In the rehearsals for Greater Manchester’s Homelessness Prevention Strategy project, a community actor told a story of being discharged from short-term drug and alcohol rehab without anywhere to go, when he didn’t feel that his treatment was complete; he felt dismissed by the staff person handling his case. The LT process asks us to resist the instinct to blame the front-line worker. A common solution in these instances is empathy or customer service training for staff, which keeps the focus on interpersonal relationships. Instead, we can question the rules of the rehab, the funding and commissioning process of the council, and beyond. Who sets treatment limits? Are patients consulted on the time of their discharge? Are there rules in place determining the support required before someone who may be facing homelessness is released? How much do these centres cost, and who makes the funding decisions? What messages do we receive, in school, or on TV, that housing insecurity is a personal failure, and who tells those stories? (Margaret Thatcher, for one!)

In these exercises, we begin to “zoom out” and investigate who made the rules, why they made them, where they are made, and what hidden interests might lie behind them. This investigation includes research and external expertise, but it starts with our own knowledge. We already have much of the information we need: it’s a collective, embodied process of understanding where our shared experiences intersect with the rules.

Legislative Theatre can offer an accessible, fun, and inclusive approach for citizens – in the collective and expansive definition of the word – to explore those connections themselves, and to understand them intellectually, physically and emotionally. As part of an ecology of participatory processes, Legislative Theatre allows citizens to connect and call out policies that widen inequality. It helps communities generate new alternatives with the creativity and imagination they demand, and inject much-needed joy into the process. 

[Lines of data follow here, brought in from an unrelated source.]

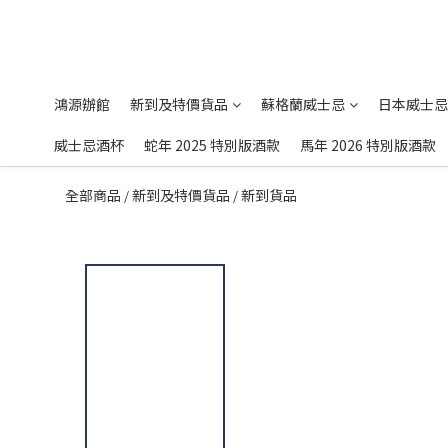
鴻源辦館
新到及特價貨品
蘇格蘭威士忌
日本威士忌
威士忌酒杯
蛇年 2025 特別版酒款
馬年 2026 特別版酒款
全部商品
新到及特價貨品
新到貨品
/
/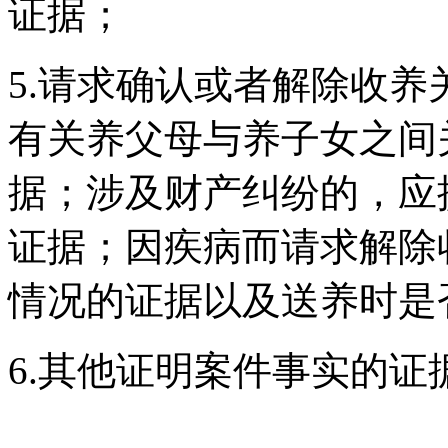
证据；
5.请求确认或者解除收
有关养父母与养子女之间
据；涉及财产纠纷的，应
证据；因疾病而请求解除
情况的证据以及送养时是
6.其他证明案件事实的证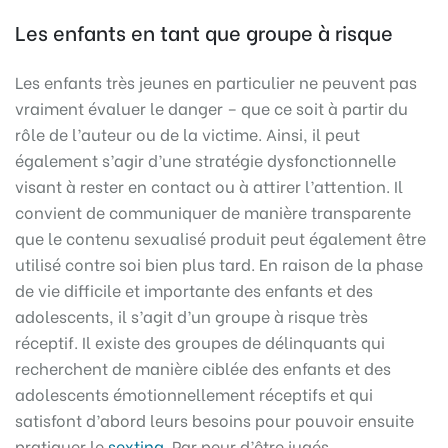
Les enfants en tant que groupe à risque
Les enfants très jeunes en particulier ne peuvent pas
vraiment évaluer le danger – que ce soit à partir du
rôle de l’auteur ou de la victime. Ainsi, il peut
également s’agir d’une stratégie dysfonctionnelle
visant à rester en contact ou à attirer l’attention. Il
convient de communiquer de manière transparente
que le contenu sexualisé produit peut également être
utilisé contre soi bien plus tard. En raison de la phase
de vie difficile et importante des enfants et des
adolescents, il s’agit d’un groupe à risque très
réceptif. Il existe des groupes de délinquants qui
recherchent de manière ciblée des enfants et des
adolescents émotionnellement réceptifs et qui
satisfont d’abord leurs besoins pour pouvoir ensuite
pratiquer le
sexting
. Par peur d’être jugés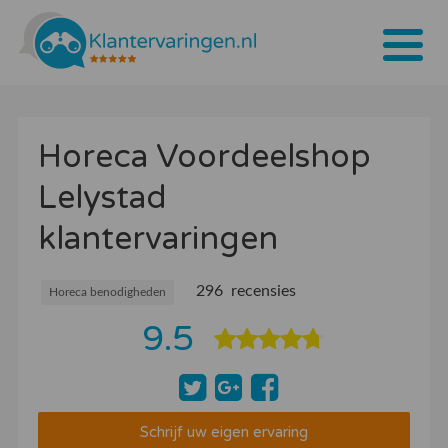
Home
Horeca Voordeelshop
Tarieven
Lelystad
Bedrijven
klantervaringen
Over ons
Blogs
296 recensies
Horeca benodigheden
9.5
Contact
Bedrijf aanmelden
Inloggen
Schrijf uw eigen ervaring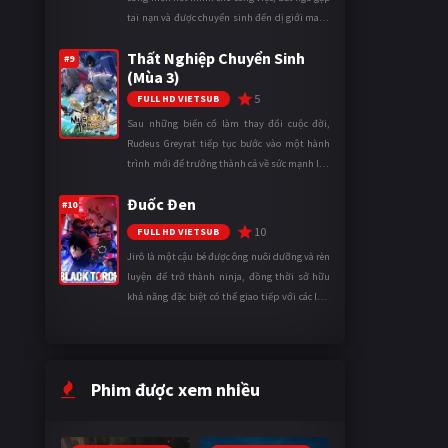
tai nạn và được chuyển sinh đến dị giới mang
tên Vương quốc Mê Cung. Tại đây, anh trở
Thất Nghiệp Chuyển Sinh
thành một mạo hiểm gi ...
#9
(Mùa 3)
5
FULL HD VIETSUB
Sau những biến cố làm thay đổi cuộc đời,
Rudeus Greyrat tiếp tục bước vào một hành
trình mới để trưởng thành cả về sức mạnh lẫn
tinh thần. Khi đối mặt với những thử thách
Đuốc Đen
ngày càng khắc nghiệt, anh ...
#10
10
FULL HD VIETSUB
Jirô là một cậu bé được ông nuôi dưỡng và rèn
luyện để trở thành ninja, đồng thời sở hữu
khả năng đặc biệt có thể giao tiếp với các loài
động vật. Bị mọi người xa lánh vì sự khác biệt
của mình, cậu ...
Phim được xem nhiều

Katy Rubin is a Legislative Theatre practitioner and civic strategist based in the UK, collaborating with local councils, advocacy organisations and community groups to co-create policies and practices that are human-centred, equitable, innovative and effective. Currently working on housing and homelessness, food poverty, mental health, the climate crisis, and cultural policy, she is passionate about creative policy change that moves the needle towards equity. Katy is also a Senior Fellow with People Powered: Global Hub for Participatory Democracy; Associate with Shared Future CIC; and 2023-24 Atlantic Fellow for Social and Economic Equity at London School of Economics.